L’œuvre artistique du P. Pierre Defoux sj

Le P. Robert Myle sj rend hommage au Père Defoux et à son œuvre artistique.

BD Saint François-Xavier

Introduction

Il y a dix ans, les éditions Coccinelle à Durbuy clôturaient une œuvre commencée cinquante ans plus tôt par un jeune jésuite belge, étudiant en théologie à Enghien, Pierre Defoux. Son supérieur lui avait demandé de dessiner, durant ses temps libres, une vie de Saint François-Xavier, compagnon de St Ignace et patron des missions, à l’occasion du 4ème centenaire de sa mort aux portes de la Chine. A raison de deux pages par semaine, cette biographie avait paru dans le beau journal de Spirou (et dans son équivalent flamand Robbedoes) en 75 planches, mais jamais publiée en album.

Cinq ans après la création du CRIABD (Centre Religieux d’Infos et d’Analyse de la BD) avec une exposition mémorable à Maredsous en 1985, les archives Dupuis se proposent de remettre au Père Defoux (qui avait signé seulement du nom de « Ménestrel ») les planches originales. Celles-ci ont permis une parution quotidienne dans La Libre Belgique en 1989-90 et l’édition, enfin, d’un album en noir et blanc en décembre 1990 chez Hélyode. Le P. Defoux a dédicacé son album à la Cathédrale d’Angoulême en janvier 1991. Les planches ont été confiées au Centre Belge de la BD qui en a prêté six pour l’expo de mars 2012.
|---|
▸ TÂCHE COURTE 1
Veuillez indiquer si chacune des affirmations suivantes concorde avec l'extrait sur la bande dessinée du P. Defoux, en répondant par oui ou non et en citant mot pour mot le passage qui tranche. (a) La biographie a paru dans Spirou en 75 planches. (b) Le P. Defoux a signé ses planches de son propre nom. (c) L'album de décembre 1990 a été publié en couleurs.
▸ TÂCHE COURTE 2
Prolongez l'extrait sur la bande dessinée du P. Defoux à partir de sa dernière phrase.
Le matériel provient d'une autre source que l'extrait sur la bande dessinée du P. Defoux.

▸ DONNÉES PRÉSENTÉES
|---|
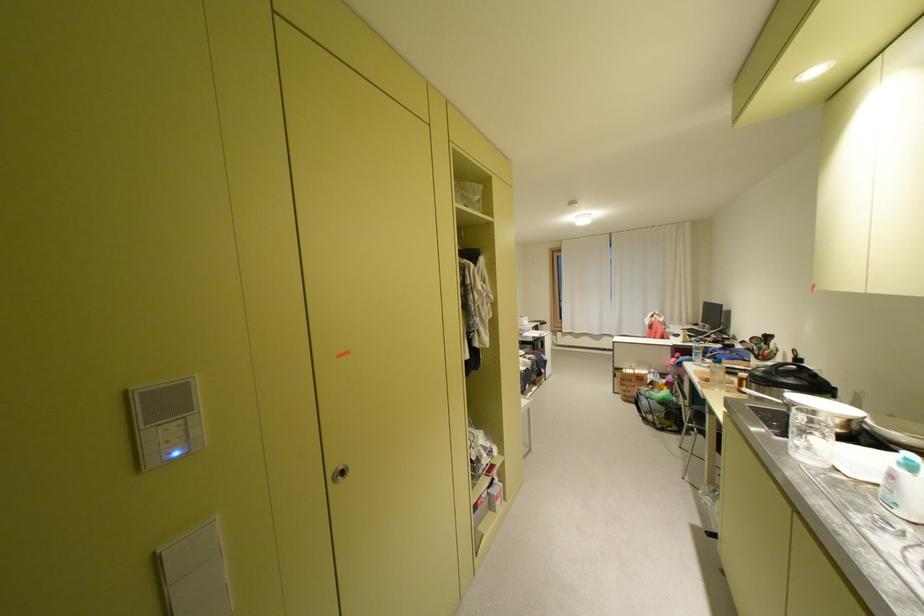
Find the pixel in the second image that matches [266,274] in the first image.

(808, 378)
|---|
▸ RÉPONSE ÉCRITE 1
(a) Oui : « cette biographie avait paru dans le beau journal de Spirou (et dans son équivalent flamand Robbedoes) en 75 planches ».
(b) Non : « qui avait signé seulement du nom de “Ménestrel” ».
(c) Non : « un album en noir et blanc en décembre 1990 chez Hélyode ».

▸ RÉPONSE ÉCRITE 2
Mais en 1993, le CRIABD demande à Pierre Defoux 17 planches nouvelles pour achever le périple de St François-Xavier au Japon, séquence qui avait été résumée par du texte en 1953. Ce qui donna lieu, dix ans plus tard, à deux albums « Xavier » aux éditions Coccinelle, enrichis des couleurs de Thierry Faymonville. Quatre de ces planches récentes, ainsi que d’autres documents graphiques où l’humour a beaucoup de place, complètent ainsi l’exposition. Quelques céramiques de l’artiste nous rappelleront que son œuvre fut multiforme : vitraux, aménagement de chapelles, peintures, sculptures, pièces de théâtre, télévision scolaire, …

Une rétrospective de son œuvre, mettant bien en valeur ses céramiques, fut présentée en octobre dernier au Centre Culturel « La Vieille Ferme » à Godinne-sur-Meuse, la commune où s’est passée une bonne partie de sa carrière d’enseignant, au Collège St Paul. Mais ce namurois fut professeur aussi à Kinshasa, à Charleroi, à Bruxelles et à Liège. Les milliers de dessins réalisés pour chacun de ses élèves, pour ses amis, pour des revues, pour des paroisses, laissent une trace visuelle inaltérable, tout comme la vie de St François-Xavier a pu éveiller quelques vocations…

Durant sa longue carrière d’enseignant dans nos collèges du Congo et de Belgique, Pierre Defoux a pu développer avec bonheur ses multiples talents artistiques, les mettant, avec une rare inventivité, au service d’une pédagogie de l’expression tout à fait originale.

Nombre d’anciens se souviendront avec joie des spectacles mémorables montés par Pierre et ses cercles théâtraux, tant dans le cadre scolaire que parascolaire. Le comité organisateur de la rétrospective s’est donné une triple tâche. Réaliser d’abord un recensement de l’œuvre. Organiser ensuite l’exposition. Publier enfin conjointement une monographie qui est une présentation de l’artiste et de son œuvre en même temps qu’un catalogue raisonné de cette dernière. Le présent dossier est un extrait de cette monographie.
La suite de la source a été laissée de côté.